The first Chicano murals originated in 1965 on the walls of Cesar Chavez’ United Farm Workers [UFW] union headquarters in Delano, California. A decade later, supporters of Chavez’ UFW union marched from the Texas Rio Grande Valley to Austin with stops in San Antonio. San Antonio artists took notice of the UFW’s use of colorful banners with artwork depicting farm worker issues in addition to the marchers’ incorporation of cultural images such as the Virgin Guadalupe to unite supporters.

Chicano murals first appeared in San Antonio in 1974 when Jesse Trevino completed his monumental mural “La Historia Chicana” at the Student Union Building of Our Lady of the Lake University [OLLC]. Trevino, an art history major at OLLC, studied previously at San Antonio College where he had been influenced by art professor Mel Casas. Located in San Antonio’s Westside, OLLC was in close proximity to the Cassiano Homes near the street intersection of Laredo and Zarzamora.

By the mid 1970s several Chicano leaders in the art community including art professor Mel Casas and Cesar Martinez, a graduate of Texas A&M Kingsville, were active in promoting the works of San Antonio artists who identified as Mexican American or Chicano. Jesse Trevino knew these artists and had painted a large mural depicting his personal story in his home. His mural, “Mi Vida” gave him the confidence to undertake the OLLC mural which measured 100×57 inches.

The San Antonio mural movement began when Anastacio Torres and Juan Hernandez, both Westsiders and graduates of Lanier High School, approached owners of a retail food store near 24th street and Castroville Road about the possibility of painting the back wall of the store. The property owners agreed on the assumption that the painted wall would beautify the outdoor space.

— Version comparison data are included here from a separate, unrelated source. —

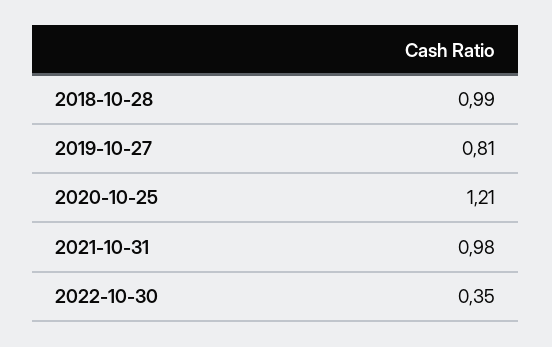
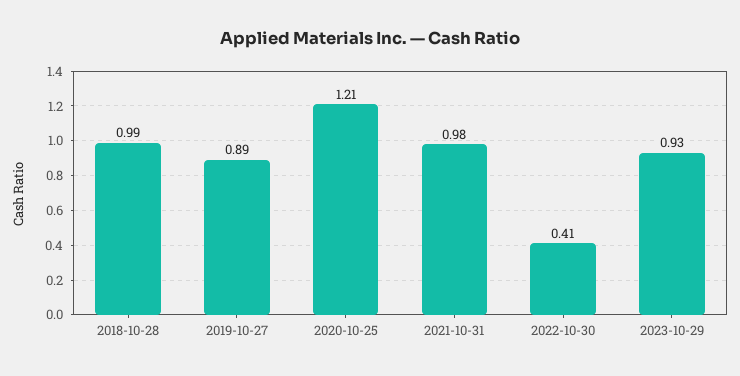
  {
    "2018-10-28": 0.99,
-   "2019-10-27": 0.81,
+   "2019-10-27": 0.89,
    "2020-10-25": 1.21,
    "2021-10-31": 0.98,
-   "2022-10-30": 0.35
+   "2022-10-30": 0.41,
+   "2023-10-29": 0.93
  }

Torres and Hernandez completed their mural near the Veramendi Public Housing community. The artists painted the wall without ladders and scaffolding standing on their car hoods and on top of their cars to attain the required height of the mural. With a public mural under their belt, they applied for city arts funding and with the small grant formed the Community Arts Organization at the Cassiano Homes. Next, they canvassed the neighborhood asking residents about preferences of artistic subjects, themes, and concepts.

By 1980 the public arts project at Cassiano Homes was well underway. The city arts funding allowed Torres and Hernandez to hire young artists to work on their mural crews, many of whom had little experience in public art. One of the rationales for creating public art concerned the prevalence of graffiti which bothered the majority of Cassiano Homes residents. Alex Rubio, a resident of the nearby San Juan Housing complex, was one of the most active graffiti artists of the Westside. While still a teenager, he established himself as a prolific and creative “tagger,” as graffiti artists were known. Torres and Hernandez were able to locate Rubio and hired him for their mural project.

In the 1980s, nearly all the Chicano murals of the city were located in the Cassiano Homes. With funding from the City of San Antonio, the Community Arts Program completed more than 50 murals. The murals included religious themes, historical events, and notable figures of the Mexican Revolution including Francisco Villa and Emiliano Zapata.

Some of the murals celebrated San Antonio and Texas personalities such as Congressman Henry B. Gonzalez and Bishop Patricio Flores as well as Chicano and Latino musicians. On the barrio walls of Cassiano Homes the muralists painted portrayals of historic events
such as the U.S.-Mexican War and the Treaty of Guadalupe Hidalgo in addition to Mexican icons such as cactus and eagles.

In the late 1980s, funding for the Cassiano Homes dried up and Torres and Hernandez closed the community mural arts headquarters. Two of the artists who participated in the murals project, Vincent Valdez and Alex Rubio, emerged as major Chicano artists. Their mural painting experience helped their development as Chicano artists. Today, they continue making a significant contribution to the Chicano and Latino art movement and both have art works in major museums in San Antonio.